La elección de un cardenal argentino como nuevo Papa es ciertamente un acontecimiento histórico en muchos sentidos. En primer lugar, y tal y como ha sido subrayado por los más diversos comentaristas, porque supone el principio del fin de la hegemonía europea en una iglesia que optó por reunir, en el lema que todavía la distingue del resto de las iglesias de la cristiandad, los términos en principio excluyentes de ‘católica’ y de ‘romana’. De iglesia universal y al mismo tiempo específicamente romana.Yo no dudo que seguirá siendo romana y no solo porque el título primero del Papa -reivindicado con entusiasmo por el nuevo Papa en su primera aparición pública ante los fieles congregados en la espléndida plaza de San Pedro- sea la de obispo de Roma, sino porque es allí donde está emplazado el Vaticano y su potente maquinaria estatal y porque la llamada ‘Ciudad eterna’ es la capital de Italia, o sea, del país que tiene la mayor representación en el cuerpo cardenalicio.

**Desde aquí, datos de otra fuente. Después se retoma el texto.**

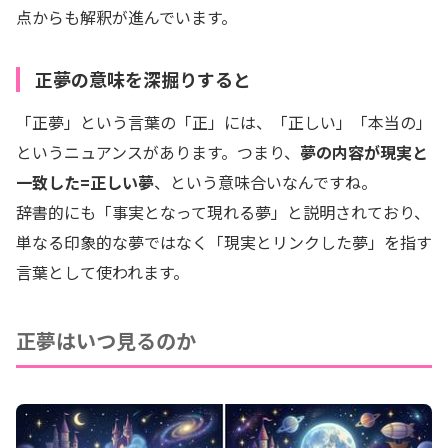
点からも解釈が進んでいます。
正夢の意味を深掘りすると
「正夢」という言葉の「正」には、「正しい」「本当の」
というニュアンスがあります。つまり、
夢の内容が現実と
一致した=正しい夢
、という意味合いなんですね。
辞書的にも「事実となって現れる夢」と説明されており、
単なる印象的な夢ではなく「現実とリンクした夢」を指す
言葉として使われます。
正夢はいつ見るのか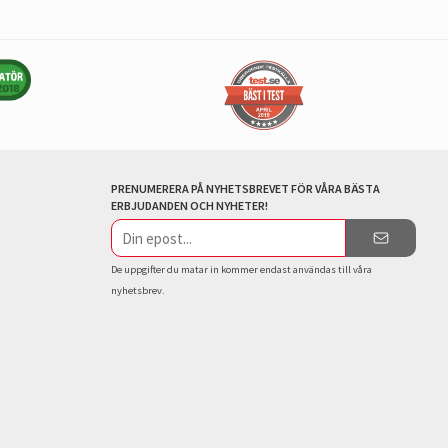
PRENUMERERA PÅ NYHETSBREVET FÖR VÅRA BÄSTA
ERBJUDANDEN OCH NYHETER!
E-
postadress
De uppgifter du matar in kommer endast användas till våra
nyhetsbrev.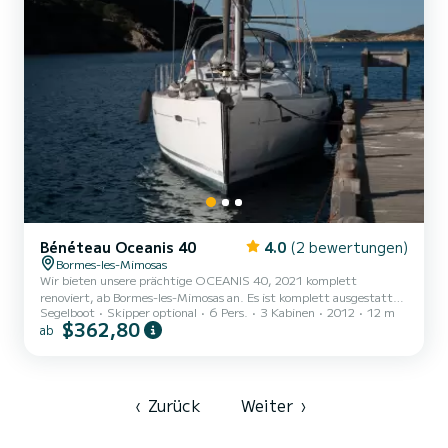
Bénéteau Oceanis 40
4.0
(2 bewertungen)
Bormes-les-Mimosas
Wir bieten unsere prächtige OCEANIS 40, 2021 komplett
renoviert, ab Bormes-les-Mimosas an. Es ist komplett ausgestattet
Segelboot
Skipper optional
6 Pers.
3 Kabinen
2012
12 m
und hervorragend gewartet, es ist ein Marine-Segelboot und
$362,80
ab
perfekt für Ihren Var-Urlaub.
‹
Zurück
Weiter
›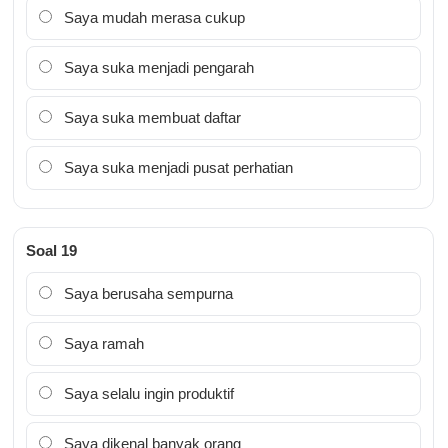
Saya mudah merasa cukup
Saya suka menjadi pengarah
Saya suka membuat daftar
Saya suka menjadi pusat perhatian
Soal 19
Saya berusaha sempurna
Saya ramah
Saya selalu ingin produktif
Saya dikenal banyak orang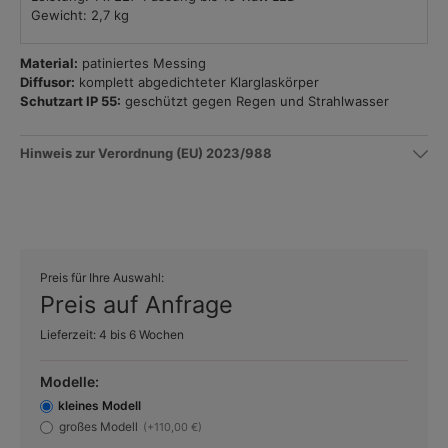
Gewicht: 2,7 kg
Material:
patiniertes Messing
Diffusor:
komplett abgedichteter Klarglaskörper
Schutzart IP 55:
geschützt gegen Regen und Strahlwasser
Hinweis zur Verordnung (EU) 2023/988
Preis für Ihre Auswahl:
Preis auf Anfrage
Lieferzeit: 4 bis 6 Wochen
Modelle:
kleines Modell
großes Modell
(+110,00 €)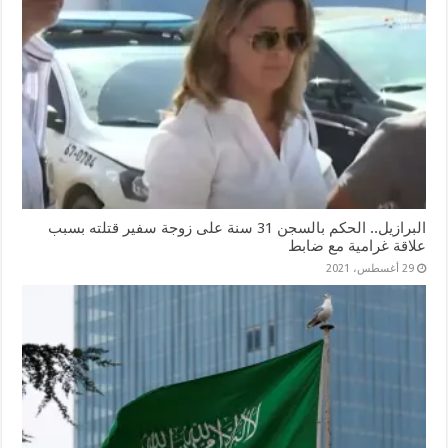
البرازيل.. الحكم بالسجن 31 سنة على زوجة سفير قتلته بسبب
علاقة غرامية مع ضابط
29 أغسطس، 2021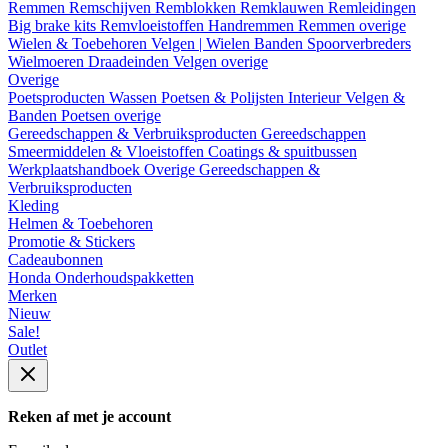
Remmen
Remschijven
Remblokken
Remklauwen
Remleidingen
Big brake kits
Remvloeistoffen
Handremmen
Remmen overige
Wielen & Toebehoren
Velgen | Wielen
Banden
Spoorverbreders
Wielmoeren
Draadeinden
Velgen overige
Overige
Poetsproducten
Wassen
Poetsen & Polijsten
Interieur
Velgen &
Banden
Poetsen overige
Gereedschappen & Verbruiksproducten
Gereedschappen
Smeermiddelen & Vloeistoffen
Coatings & spuitbussen
Werkplaatshandboek
Overige Gereedschappen &
Verbruiksproducten
Kleding
Helmen & Toebehoren
Promotie & Stickers
Cadeaubonnen
Honda Onderhoudspakketten
Merken
Nieuw
Sale!
Outlet
Reken af met je account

Una representación que hoy resulta evidentemente desproporcionada dada la magnitud y el peso menguante del catolicismo italiano. Y europeo. Pero esa romanidad queda tocada con la elección del nuevo Papa allí donde el catolicismo es singularmente fuerte, que es en el plano simbólico. Ya lo había sido con la elección encadenada del polaco Karol Wojtyla y del alemán Joseph Ratzinger como papas, pero esta vez los cardenales han ido literalmente mucho más lejos eligiendo a un argentino como Papa. La Iglesia será ahora más católica e inevitablemente menos romana.La elección tiene, aparte del mérito indudable de hacer justicia a una América Latina que reúne a la mayor parte de los católicos del mundo, el de haber puesto a la cabeza de la Iglesia a quien ha decidido, además, hacer frente a los graves desafíos que ella tiene por delante en este continente y en el mundo reivindicando explícitamente la figura de Francisco de Asís. El santo que se distingue claramente en el santoral por su opción por la pobreza y por su amor por los animales. Opciones que atraen sin duda la atención de los pobres del Continente con el mayor índice de desigualdad social del planeta. E igualmente la de todos los latinoamericanos preocupados por la enormidad de la catástrofe ecológica que se nos echa encima. Y que creemos que nuestra vida, la de los animales y la del resto de los seres vivos están indisolublemente ligadas. Que si ellos mueren, nosotros morimos con ellos.